● **Items from a dataset**
○ ○ ○

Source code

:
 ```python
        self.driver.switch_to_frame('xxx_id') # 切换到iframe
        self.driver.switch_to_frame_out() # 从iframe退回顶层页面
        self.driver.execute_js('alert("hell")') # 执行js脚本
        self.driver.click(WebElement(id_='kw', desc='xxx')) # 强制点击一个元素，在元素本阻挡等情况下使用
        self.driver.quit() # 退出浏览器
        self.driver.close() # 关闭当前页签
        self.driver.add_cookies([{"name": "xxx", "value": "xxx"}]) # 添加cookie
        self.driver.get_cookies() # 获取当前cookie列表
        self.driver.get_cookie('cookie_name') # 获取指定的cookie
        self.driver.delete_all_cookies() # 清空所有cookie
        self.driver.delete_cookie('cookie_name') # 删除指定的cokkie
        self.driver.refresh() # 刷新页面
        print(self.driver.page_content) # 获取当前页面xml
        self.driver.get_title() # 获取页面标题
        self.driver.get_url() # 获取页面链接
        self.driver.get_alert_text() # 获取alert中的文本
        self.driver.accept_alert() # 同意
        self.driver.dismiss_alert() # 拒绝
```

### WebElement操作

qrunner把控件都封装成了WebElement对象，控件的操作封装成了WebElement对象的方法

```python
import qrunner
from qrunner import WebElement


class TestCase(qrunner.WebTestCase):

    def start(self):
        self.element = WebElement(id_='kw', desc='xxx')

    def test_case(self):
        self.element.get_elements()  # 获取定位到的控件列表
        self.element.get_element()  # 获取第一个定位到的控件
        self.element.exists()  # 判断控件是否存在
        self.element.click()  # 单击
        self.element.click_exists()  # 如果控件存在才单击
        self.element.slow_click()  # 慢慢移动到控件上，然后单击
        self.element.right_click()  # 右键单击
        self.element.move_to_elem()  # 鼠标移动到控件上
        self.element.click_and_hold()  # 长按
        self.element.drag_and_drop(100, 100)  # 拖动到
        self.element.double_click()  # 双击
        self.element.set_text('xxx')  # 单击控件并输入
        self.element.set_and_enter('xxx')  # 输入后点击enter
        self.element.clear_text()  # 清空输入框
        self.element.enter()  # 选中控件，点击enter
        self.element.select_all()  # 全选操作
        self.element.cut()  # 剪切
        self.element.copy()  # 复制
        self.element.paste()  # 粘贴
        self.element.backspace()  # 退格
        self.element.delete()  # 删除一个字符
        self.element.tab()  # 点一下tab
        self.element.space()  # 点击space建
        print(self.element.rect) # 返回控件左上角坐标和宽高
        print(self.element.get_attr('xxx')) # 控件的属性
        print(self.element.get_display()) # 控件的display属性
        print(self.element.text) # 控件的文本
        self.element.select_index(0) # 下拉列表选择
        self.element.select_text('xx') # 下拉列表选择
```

○ ○ ○

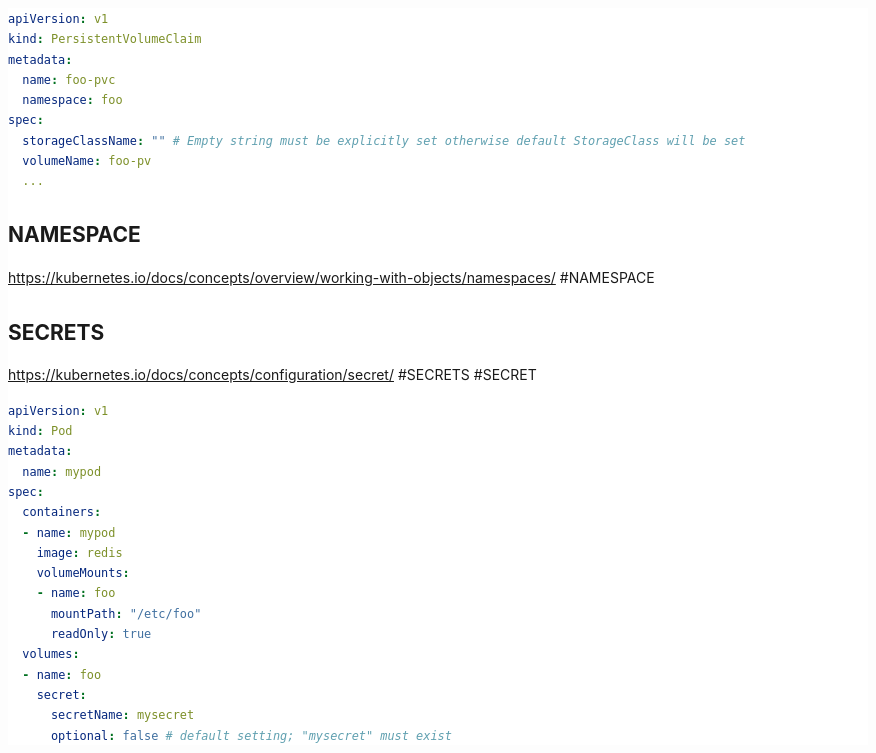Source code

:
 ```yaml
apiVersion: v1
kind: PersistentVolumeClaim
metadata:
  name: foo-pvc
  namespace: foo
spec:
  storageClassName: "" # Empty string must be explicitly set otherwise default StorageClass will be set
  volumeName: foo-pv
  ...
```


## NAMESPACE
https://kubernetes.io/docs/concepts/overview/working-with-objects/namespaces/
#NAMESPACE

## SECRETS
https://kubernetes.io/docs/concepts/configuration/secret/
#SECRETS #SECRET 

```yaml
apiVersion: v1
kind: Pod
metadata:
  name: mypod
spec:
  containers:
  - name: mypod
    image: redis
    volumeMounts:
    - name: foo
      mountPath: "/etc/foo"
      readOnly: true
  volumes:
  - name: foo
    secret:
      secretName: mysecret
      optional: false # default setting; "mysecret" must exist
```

○ ○ ○

● **WHAT NEEDS TO BE DONE**
For the records above, state how many lines contain "kubernetes". Add nothing to the number.

● **ANSWER FOR THIS EXERCISE**
2